■ Document section:
---

Quarterly results and margin trends
Senior Executive Vice President, Chief Financial Officer and Treasurer Ron Ohsberg said net interest income totaled $40.5 million, down 1% from the fourth quarter but up 11% year-over-year. Net interest margin (NIM) rose to 2.63%, up seven basis points from the prior quarter and up 34 basis points from a year earlier.
Looking ahead, Ohsberg said the company expects a boost from a swap termination, adding “9 basis points in the second quarter and another 4 basis points in the third quarter.” He said Washington Trust is “looking at 265-270 in the second quarter” and expects “275-280” in the fourth quarter.
Non-interest income, expenses, and business line performance
Non-interest income declined $1.2 million, or 6%, from the fourth quarter, while rising 11% year-over-year on an adjusted basis. Ohsberg said the quarterly decline was driven in part by loan-related derivative income, which is “transactional in nature,” falling by $854,000 from the prior quarter.

---

■ Study material:

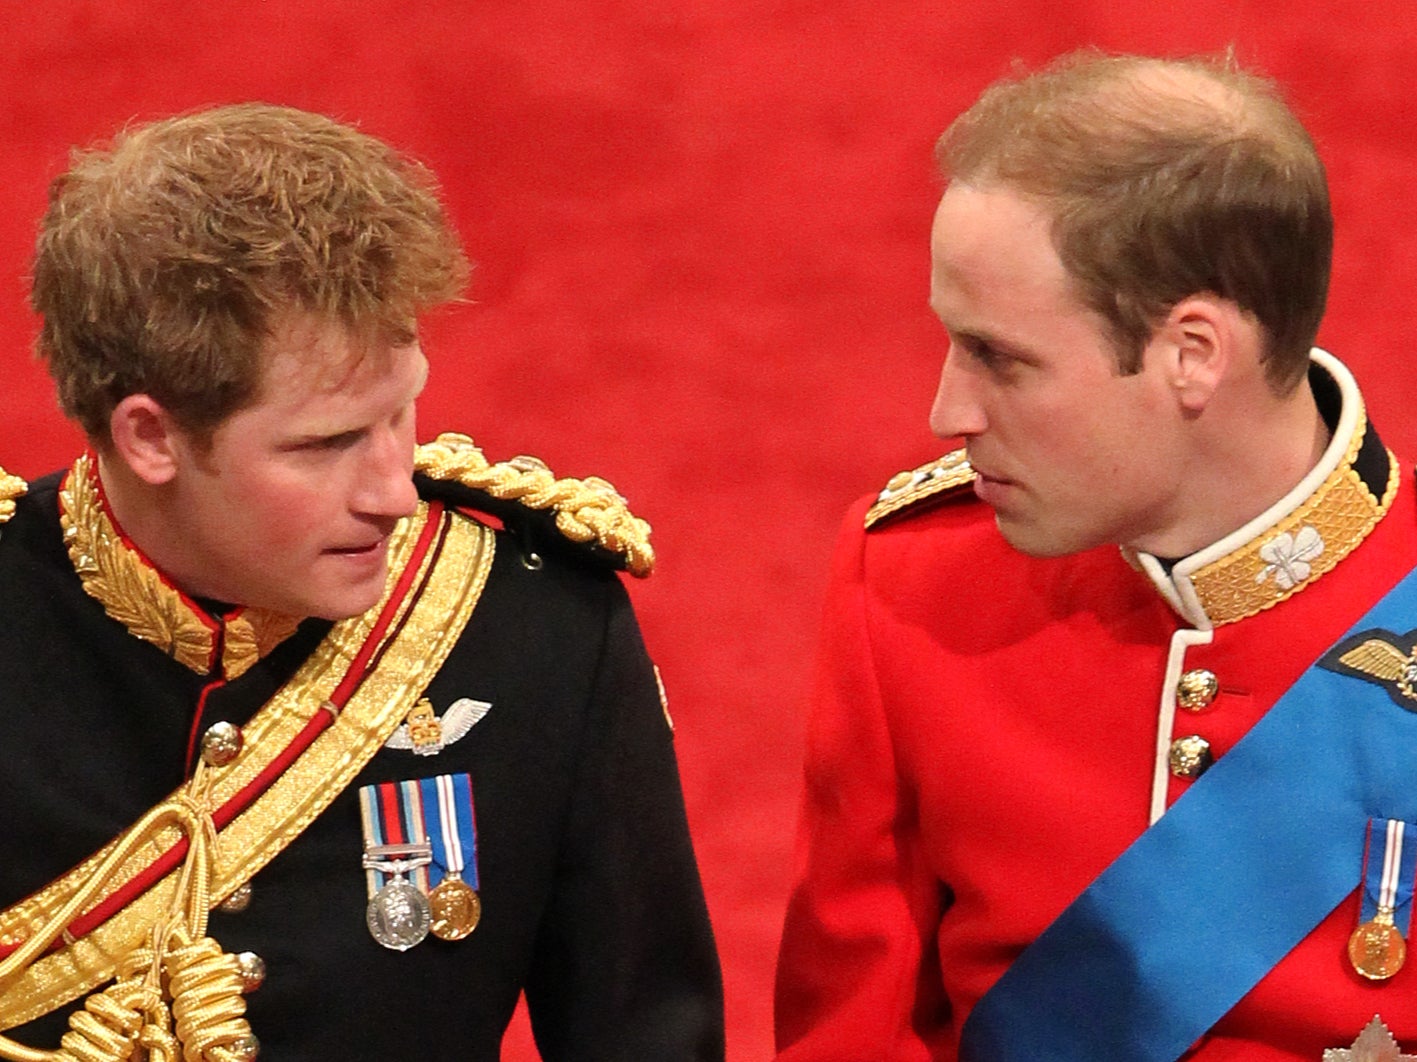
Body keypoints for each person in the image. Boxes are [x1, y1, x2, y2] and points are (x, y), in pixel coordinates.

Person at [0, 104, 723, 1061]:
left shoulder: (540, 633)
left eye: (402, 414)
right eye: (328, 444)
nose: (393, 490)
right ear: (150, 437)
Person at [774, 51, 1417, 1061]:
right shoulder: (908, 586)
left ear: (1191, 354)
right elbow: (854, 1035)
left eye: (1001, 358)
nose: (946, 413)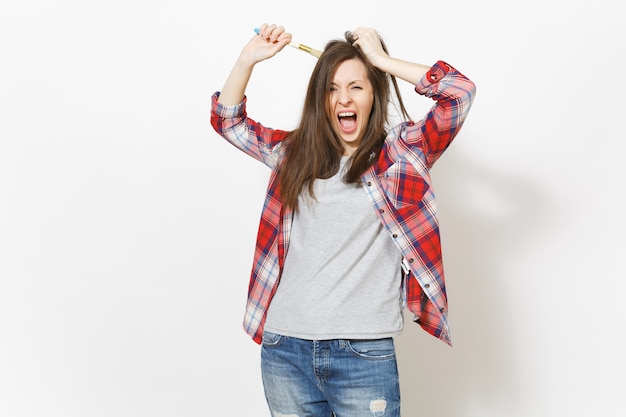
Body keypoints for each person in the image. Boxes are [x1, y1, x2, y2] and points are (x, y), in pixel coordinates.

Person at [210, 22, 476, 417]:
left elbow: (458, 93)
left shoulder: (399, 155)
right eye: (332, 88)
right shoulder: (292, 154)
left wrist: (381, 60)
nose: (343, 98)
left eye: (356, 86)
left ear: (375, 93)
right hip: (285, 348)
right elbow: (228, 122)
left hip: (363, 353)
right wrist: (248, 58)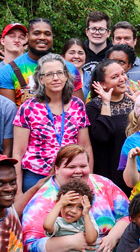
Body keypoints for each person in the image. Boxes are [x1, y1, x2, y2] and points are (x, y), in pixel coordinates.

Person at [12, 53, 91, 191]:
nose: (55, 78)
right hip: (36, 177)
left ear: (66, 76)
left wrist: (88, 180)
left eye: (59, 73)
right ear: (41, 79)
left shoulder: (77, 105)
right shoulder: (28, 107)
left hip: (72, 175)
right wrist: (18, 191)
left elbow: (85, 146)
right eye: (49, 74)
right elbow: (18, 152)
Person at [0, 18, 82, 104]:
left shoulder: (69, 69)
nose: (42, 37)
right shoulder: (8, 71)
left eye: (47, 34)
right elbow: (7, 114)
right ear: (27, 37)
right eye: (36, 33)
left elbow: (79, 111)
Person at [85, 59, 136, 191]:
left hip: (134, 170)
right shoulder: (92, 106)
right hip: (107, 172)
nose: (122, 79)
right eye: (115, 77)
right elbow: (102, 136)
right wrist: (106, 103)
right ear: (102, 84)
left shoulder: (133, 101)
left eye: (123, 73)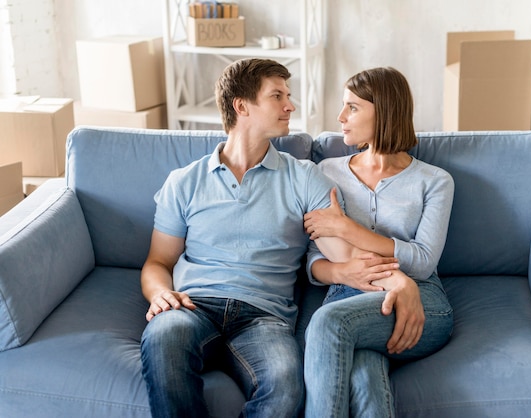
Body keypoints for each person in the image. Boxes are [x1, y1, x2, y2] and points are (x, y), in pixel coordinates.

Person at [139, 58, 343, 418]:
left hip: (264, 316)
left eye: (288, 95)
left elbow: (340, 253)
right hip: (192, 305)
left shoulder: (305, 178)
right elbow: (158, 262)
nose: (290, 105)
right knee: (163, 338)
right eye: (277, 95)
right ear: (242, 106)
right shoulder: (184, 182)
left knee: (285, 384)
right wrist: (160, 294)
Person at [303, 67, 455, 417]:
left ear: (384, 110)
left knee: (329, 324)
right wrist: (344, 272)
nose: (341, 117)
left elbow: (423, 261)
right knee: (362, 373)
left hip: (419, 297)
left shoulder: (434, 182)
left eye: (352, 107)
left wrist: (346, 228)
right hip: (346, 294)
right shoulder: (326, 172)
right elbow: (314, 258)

---

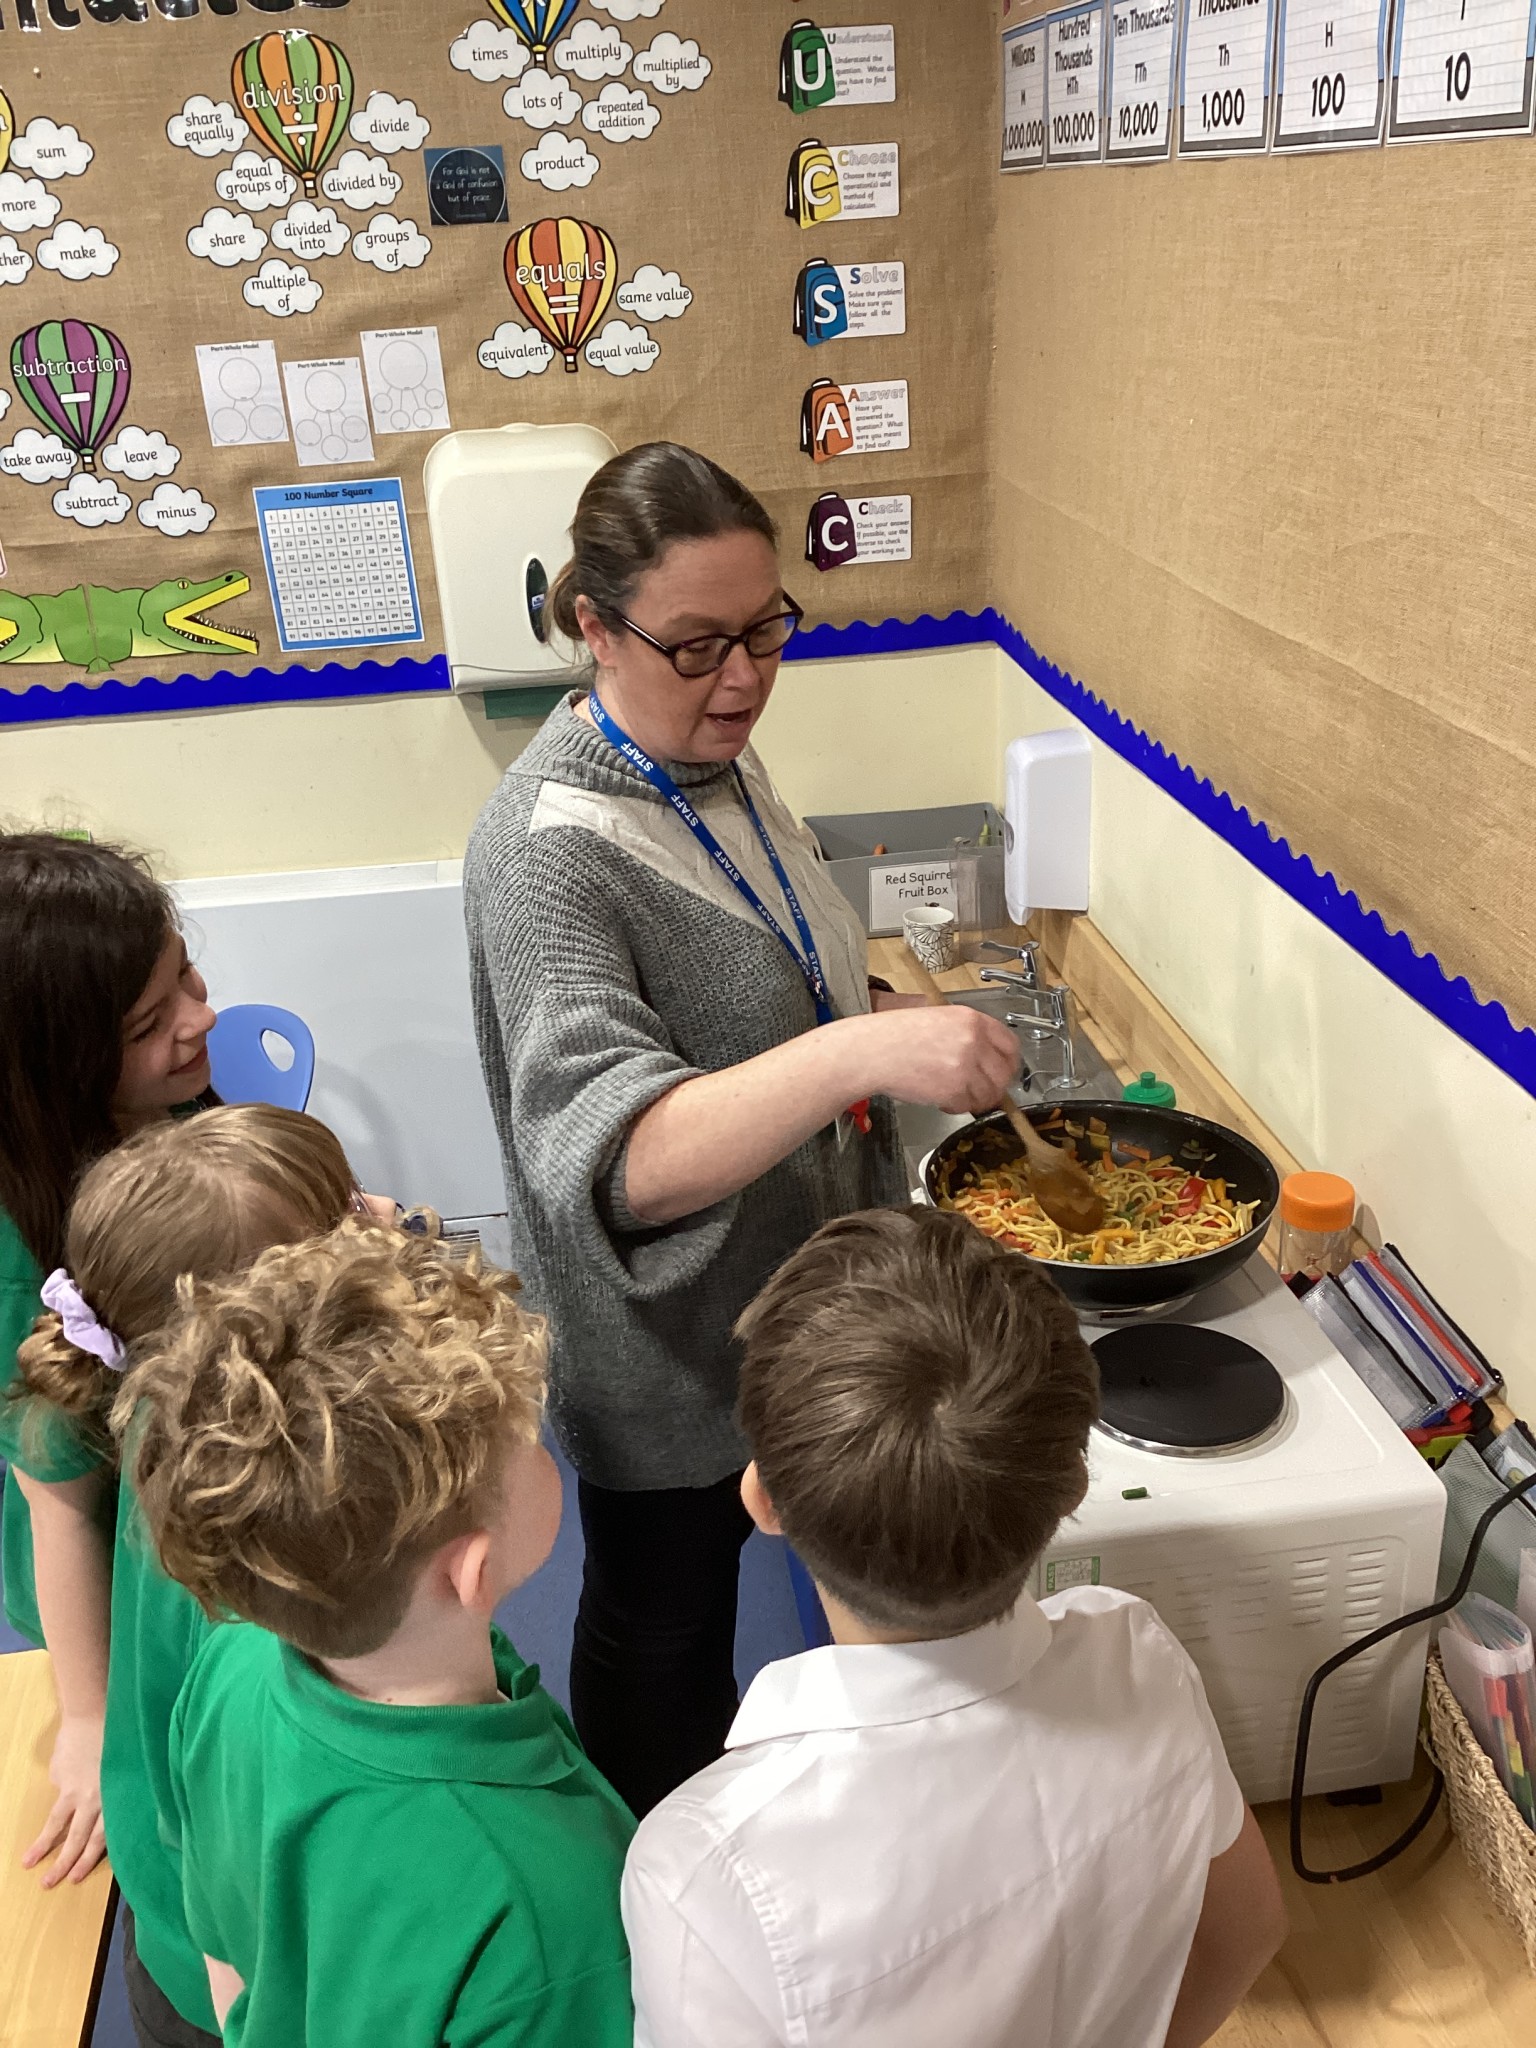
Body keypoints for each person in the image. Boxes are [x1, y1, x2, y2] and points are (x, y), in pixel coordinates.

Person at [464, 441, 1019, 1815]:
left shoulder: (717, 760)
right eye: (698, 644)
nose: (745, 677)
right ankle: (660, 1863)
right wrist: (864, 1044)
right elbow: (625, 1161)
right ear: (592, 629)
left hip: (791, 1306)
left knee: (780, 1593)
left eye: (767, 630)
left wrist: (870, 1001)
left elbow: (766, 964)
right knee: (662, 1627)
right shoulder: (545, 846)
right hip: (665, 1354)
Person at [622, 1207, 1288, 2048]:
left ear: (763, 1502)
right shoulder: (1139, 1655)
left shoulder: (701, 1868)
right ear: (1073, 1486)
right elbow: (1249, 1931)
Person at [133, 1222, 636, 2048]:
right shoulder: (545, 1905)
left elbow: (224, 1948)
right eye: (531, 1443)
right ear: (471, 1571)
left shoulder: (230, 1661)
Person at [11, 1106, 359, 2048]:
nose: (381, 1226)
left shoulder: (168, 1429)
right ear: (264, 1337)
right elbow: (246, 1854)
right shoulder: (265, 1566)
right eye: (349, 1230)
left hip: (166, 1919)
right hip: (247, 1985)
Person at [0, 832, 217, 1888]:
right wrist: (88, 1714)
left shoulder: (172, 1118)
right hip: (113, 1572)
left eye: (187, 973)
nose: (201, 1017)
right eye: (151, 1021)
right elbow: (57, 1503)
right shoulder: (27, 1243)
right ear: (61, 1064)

---

Answer these questions from the document section on quarterly results:
(a) What did net interest income total?
(b) How many basis points is the swap termination expected to add in the third quarter?
(c) By how much did loan-related derivative income fall from the prior quarter?

■ Output for this task:
(a) $40.5 million
(b) 4 basis points
(c) $854,000